• _Task brief_: Copy out precisely the lines from the start of the data through the line with "<td>0.076392</td>", and keep pictures out of it.

########################################

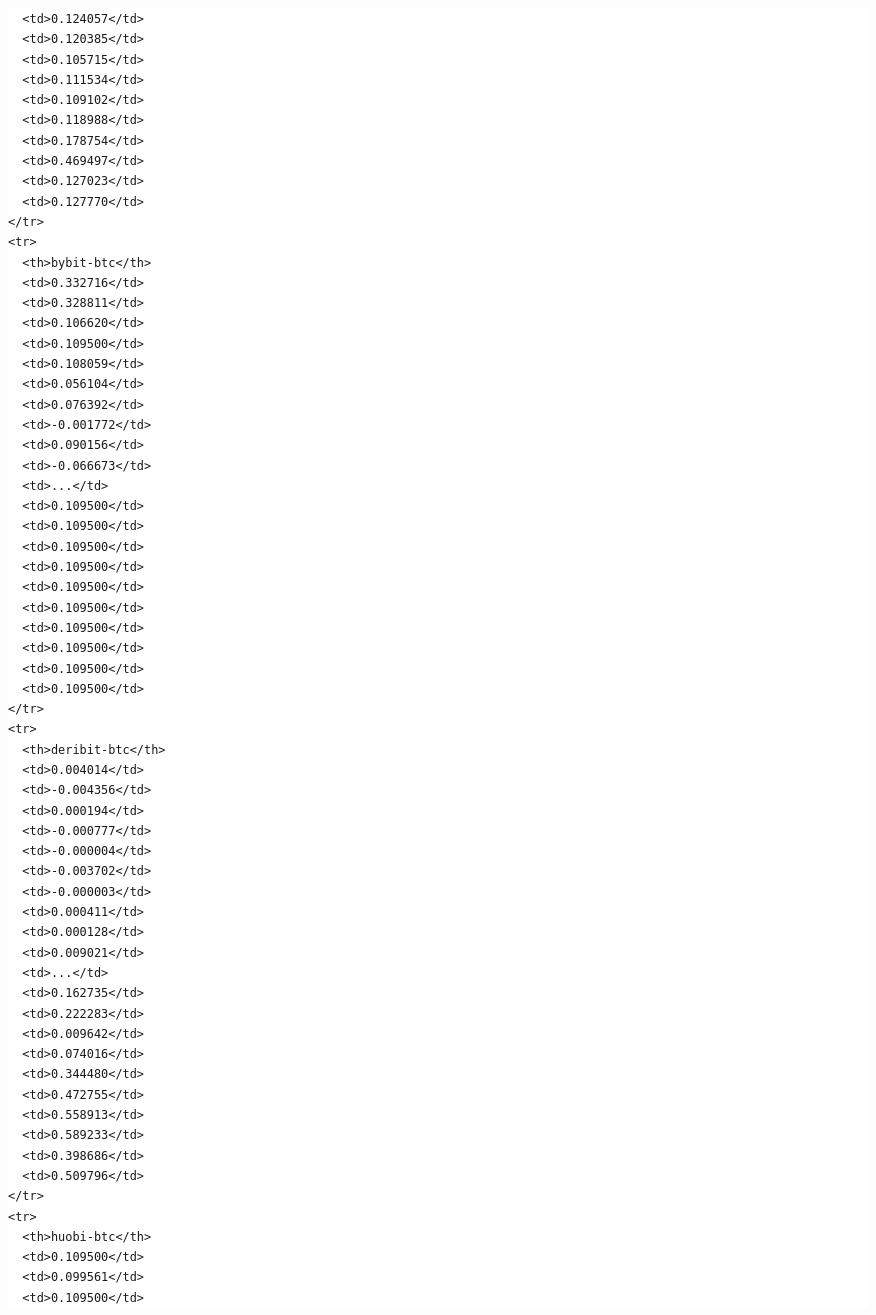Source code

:       <td>0.124057</td>
      <td>0.120385</td>
      <td>0.105715</td>
      <td>0.111534</td>
      <td>0.109102</td>
      <td>0.118988</td>
      <td>0.178754</td>
      <td>0.469497</td>
      <td>0.127023</td>
      <td>0.127770</td>
    </tr>
    <tr>
      <th>bybit-btc</th>
      <td>0.332716</td>
      <td>0.328811</td>
      <td>0.106620</td>
      <td>0.109500</td>
      <td>0.108059</td>
      <td>0.056104</td>
      <td>0.076392</td>
      <td>-0.001772</td>
      <td>0.090156</td>
      <td>-0.066673</td>
      <td>...</td>
      <td>0.109500</td>
      <td>0.109500</td>
      <td>0.109500</td>
      <td>0.109500</td>
      <td>0.109500</td>
      <td>0.109500</td>
      <td>0.109500</td>
      <td>0.109500</td>
      <td>0.109500</td>
      <td>0.109500</td>
    </tr>
    <tr>
      <th>deribit-btc</th>
      <td>0.004014</td>
      <td>-0.004356</td>
      <td>0.000194</td>
      <td>-0.000777</td>
      <td>-0.000004</td>
      <td>-0.003702</td>
      <td>-0.000003</td>
      <td>0.000411</td>
      <td>0.000128</td>
      <td>0.009021</td>
      <td>...</td>
      <td>0.162735</td>
      <td>0.222283</td>
      <td>0.009642</td>
      <td>0.074016</td>
      <td>0.344480</td>
      <td>0.472755</td>
      <td>0.558913</td>
      <td>0.589233</td>
      <td>0.398686</td>
      <td>0.509796</td>
    </tr>
    <tr>
      <th>huobi-btc</th>
      <td>0.109500</td>
      <td>0.099561</td>
      <td>0.109500</td>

########################################

• _Answer to this problem_:
Source code

:       <td>0.124057</td>
      <td>0.120385</td>
      <td>0.105715</td>
      <td>0.111534</td>
      <td>0.109102</td>
      <td>0.118988</td>
      <td>0.178754</td>
      <td>0.469497</td>
      <td>0.127023</td>
      <td>0.127770</td>
    </tr>
    <tr>
      <th>bybit-btc</th>
      <td>0.332716</td>
      <td>0.328811</td>
      <td>0.106620</td>
      <td>0.109500</td>
      <td>0.108059</td>
      <td>0.056104</td>
      <td>0.076392</td>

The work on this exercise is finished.